Dalla rilevazione emerge anche che più della metà (il 53,8%) considera la spedizione Isaf una missione di pace e non di guerra (come pensa invece il 70% nella sinistra estrema e il 50,9% nell’Unione). Ampiamente maggioritario anche lo schieramento di chi ritiene positivo il «regime change» a Kabul. Secondo il 57,4% degli intervistati la maggioranza della popolazione afghana non vuole più il regime dei talebani, a fronte di un 18,1% che pensa il contrario e del 24,5% che invece non prende posizione. Se si guarda poi la ripartizione delle percentuali in base all’appartenenza politica si nota una sintonia sostanziale con l’orientamento dei partiti impegnati in questi giorni nel dibattito sul rifinanziamento della missione italiana. Così, la maggioranza dei contrari si trova nella sinistra radicale, tra le fila di Prc, Comunisti e Verdi, con il 33,4% degli intervistati poco o per nulla convinti dell’impegno italiano a Kabul, una media ben sotto il picco di Rifondazione, che al 43,8% sostiene la necessità del ritiro - più o meno immediato - dei soldati.
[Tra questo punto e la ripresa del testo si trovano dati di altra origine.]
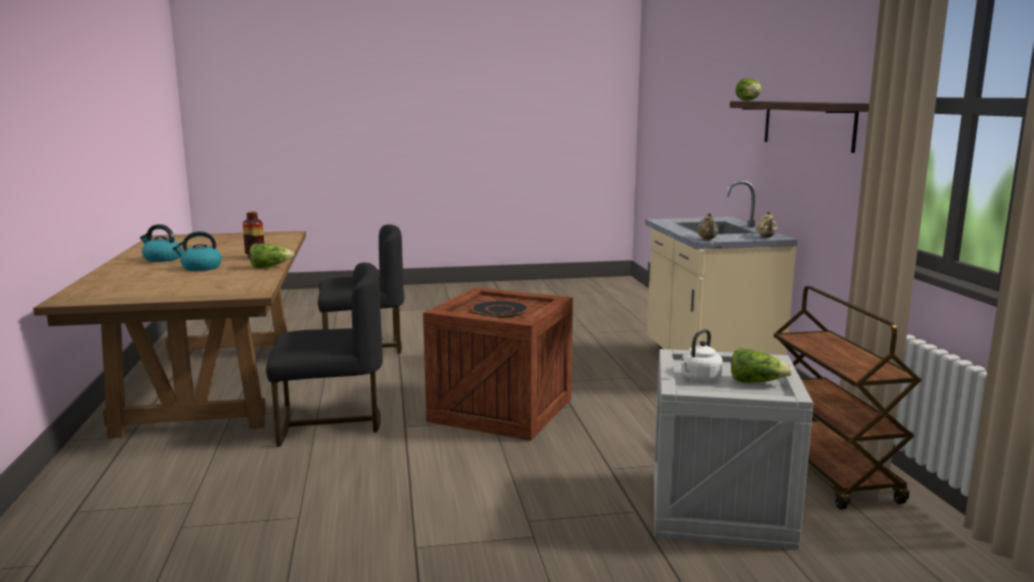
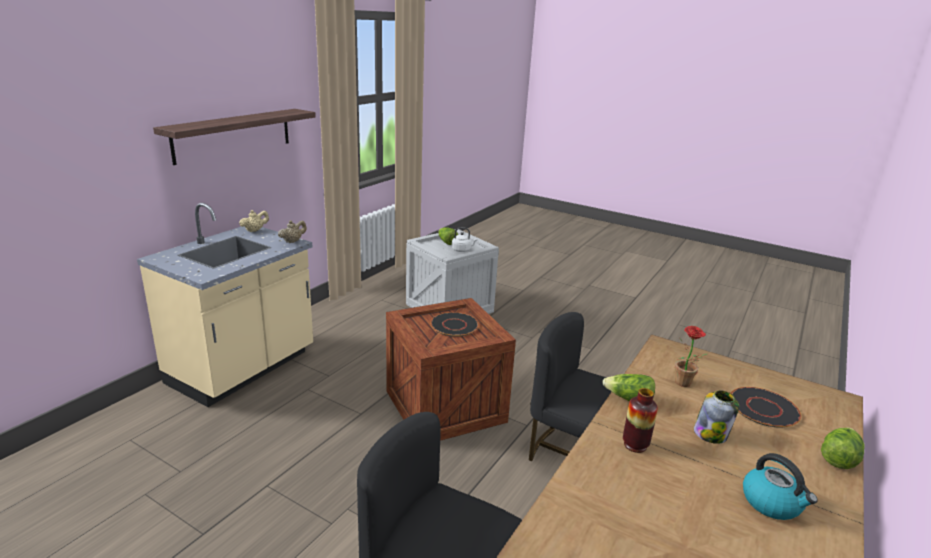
camera: 140 degrees left, 10 degrees up
kettle [172,231,222,271] -> jar [694,390,739,444]
lettuce [736,78,762,101] -> lettuce moved to [821,428,865,469]
brown cart [773,286,921,510] -> none
none -> potted plant [675,326,708,387]
none -> black plate [731,387,801,428]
Restando nello schieramento di centrosinistra spiccano i numeri degli elettori Ds, contrari al 35,6% alla conferma della missione (di cui il 23,9% per nulla favorevole) e l’83% di sostenitori della spedizione tra gli elettori della Margherita. Nell’area del centrodestra è schiacciante la maggioranza dei favorevoli al rifinanziamento della campagna militare (il 79,3%), con un’alta percentuale molto convinta (57,5%). Tra i partiti, le adesioni più alte si rilevano tra An (83%) e Forza Italia (79,2%).
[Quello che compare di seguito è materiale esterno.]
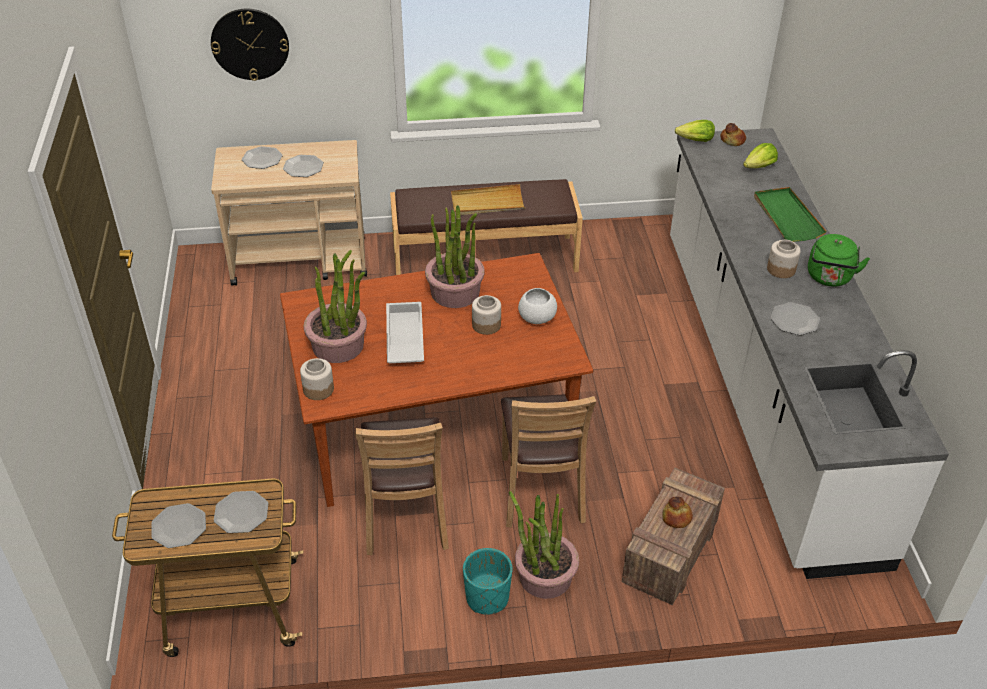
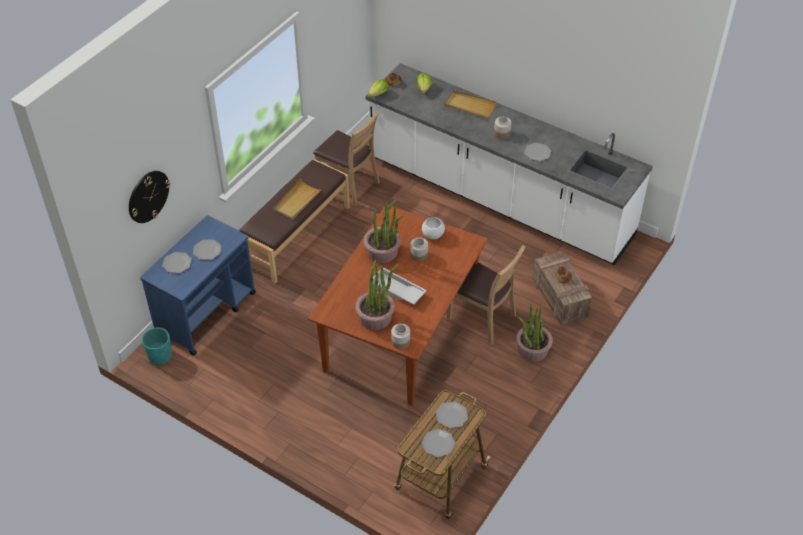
camera: 50 degrees left, 5 degrees up
beige cart [211,140,367,286] -> blue cart [140,215,256,356]
brown chair [355,418,449,555] -> brown chair moved to [313,111,380,206]
turquoise planter [463,548,512,615] -> turquoise planter moved to [142,327,172,365]
green tray [754,187,827,242] -> beige tray [444,90,497,118]
green kettle [808,234,870,287] -> none

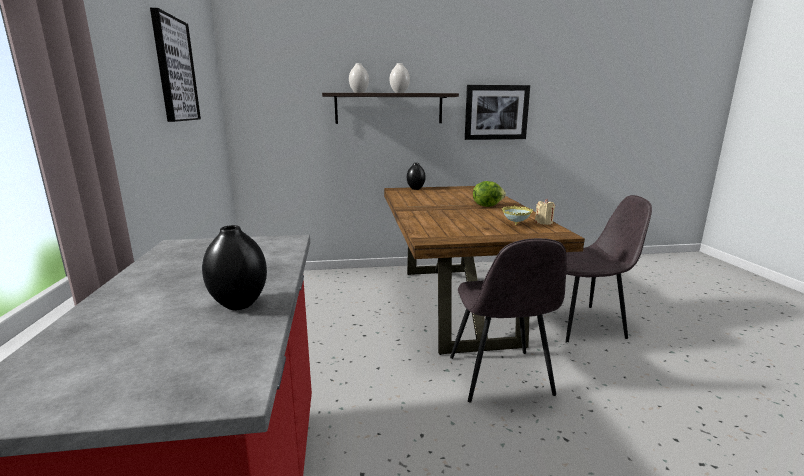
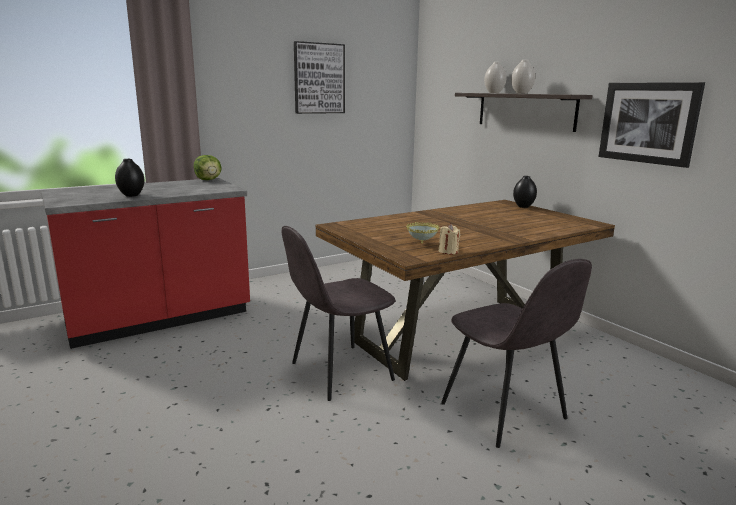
camera: 65 degrees right, 0 degrees up
lettuce [473,181,506,207] -> lettuce moved to [194,155,222,180]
Sempre nella giornata di ieri il sito di Repubblica ha pubblicato un altro sondaggio sullo stesso problema con risultati molto diversi. L’istituto statistico Ipr Marketing, a cui solitamente si affida il quotidiano diretto da Ezio Mauro per i sondaggi politici, sforna una maggioranza opposta sulla questione Afghanistan. Il 56% degli italiani sarebbe infatti favorevole al ritiro delle nostre truppe, solo il 37% contrario mentre il 7% non ha opinione. I sostenitori del «via da Kabul» sono nettamente in maggioranza fra gli elettori dei partiti di governo: 64% i favorevoli al ritiro e 34% i contrari (2% i senza opinione), mentre si assiste ad una sostanziale parità di pareri fra i partiti di opposizione che si dividono in un 45% favorevole al ritiro e un 48% di contrari. I favorevoli al ritiro salgono al 95% fra chi si riconosce nelle posizioni dei Comunisti italiani e all’85% per il Prc. Medie in linea con l’intero campione per Verdi ed Ulivo.
Tra i banchi della sinistra radicale il sondaggio di Repubblica è servito subito come spunto per sostenere che l’opinione pubblica non sottoscriverebbe l’impegno preso appena il giorno prima da Prodi e D’Alema con la Nato. «La necessità di un cambiamento di rotta sull’Afghanistan non è un capriccio estremista, ma un’aspettativa di gran parte del popolo italiano» dice Fabio Amato, responsabile esteri del Prc, sulla scorta di Repubblica. Sulla stessa linea il senatore dei Verdi-Pdci Mauro Bulgarelli: «Il governo sempre attento ai sondaggi farebbe bene a tenere conto di questo. È ora di lasciare Kabul».